Afrin liegt im wohl schönsten Teil von Rojava. Die Landschaft ist – anders als die Wüsten im Osten – bergig und grün. Hügelketten mit scheinbar endlosen Olivenhainen umringen die Stadt. Das Leben in Afrin nahm trotz des sich zuspitzenden Konflikts seinen Lauf. Die unzähligen Cafés und Restaurants in den Straßen waren gut besucht, die Regale in den Supermärkten voll. Nur hin und wieder blickte jemand in den Himmel, wenn Flugzeuglärm zu hören war.

Aber die belebten Straßen konnten Anfang März nicht darüber hinwegtäuschen, dass der Alltag der Menschen in Afrin von Sorge bestimmt war. Alle, mit denen ich mich länger unterhielt, hatten Angst vor dem Krieg, sie fragten sich, was aus ihren Häusern und Familien werden würde, wenn die türkische Armee anrückt. Aber die meisten rechneten mit einem erfolgreichen Widerstand der YPG gegen die türkische Offensive.

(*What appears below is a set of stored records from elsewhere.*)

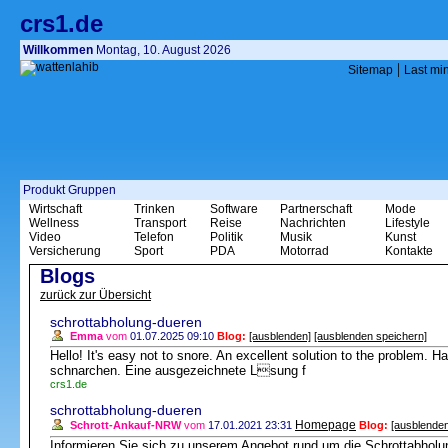
crs1.de
Willkommen
Montag, 10. August 2026
|
Sitemap
Last mi
Produkt Gruppen
Wirtschaft
Trinken
Software
Partnerschaft
Mode
Wellness
Transport
Reise
Nachrichten
Lifestyle
Video
Telefon
Politik
Musik
Kunst
Versicherung
Sport
PDA
Motorrad
Kontakte
Blogs
zurück zur Übersicht
schrottabholung-dueren
Emma
vom
01.07.2025 09:10
Blog:
[ausblenden]
[ausblenden speichern]
Hello! It's easy not to snore. An excellent solution to the problem. Ha
schnarchen. Eine ausgezeichnete Lsung f
crs1.de
schrottabholung-dueren
Homepage
Schrott-Ankauf-NRW
vom
17.01.2021 23:31
Blog:
[ausblenden
Informieren Sie sich zu unserem Angebot rund um die Schrottabholun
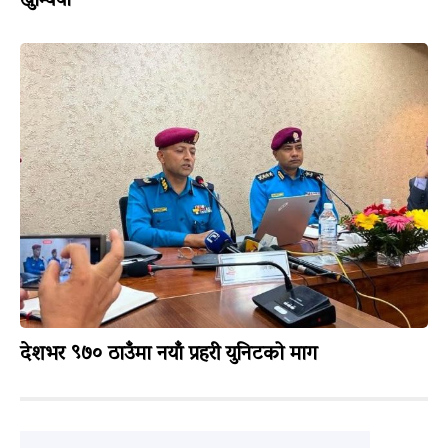
खुम्चियो
देशभर ९७० ठाउँमा नयाँ प्रहरी युनिटको माग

Denn die YPG hatte innerhalb der letzten Jahre umfangreiche Verteidigungsstellungen errichtet. Die Gräben, die die gepanzerten Fahrzeuge von Invasoren aufhalten sollten, waren mehrere Meter breit und tief. In den Bergen rund um Afrin hatte die YPG zahlreiche Bunkeranlagen gebaut. Tausende Kämpfer der Kurdenmiliz hielten sich in der Stadt auf und demonstrierten Stärke. Und eine Flucht in Gebiete des Assad-Regimes kommt für die meisten Männer sowieso nicht infrage. Sie müssen fürchten, dann ins Militär eingezogen zu werden.

Während ich diese Gespräche führte, erlitt die YPG im Umland von Afrin Niederlage um Niederlage.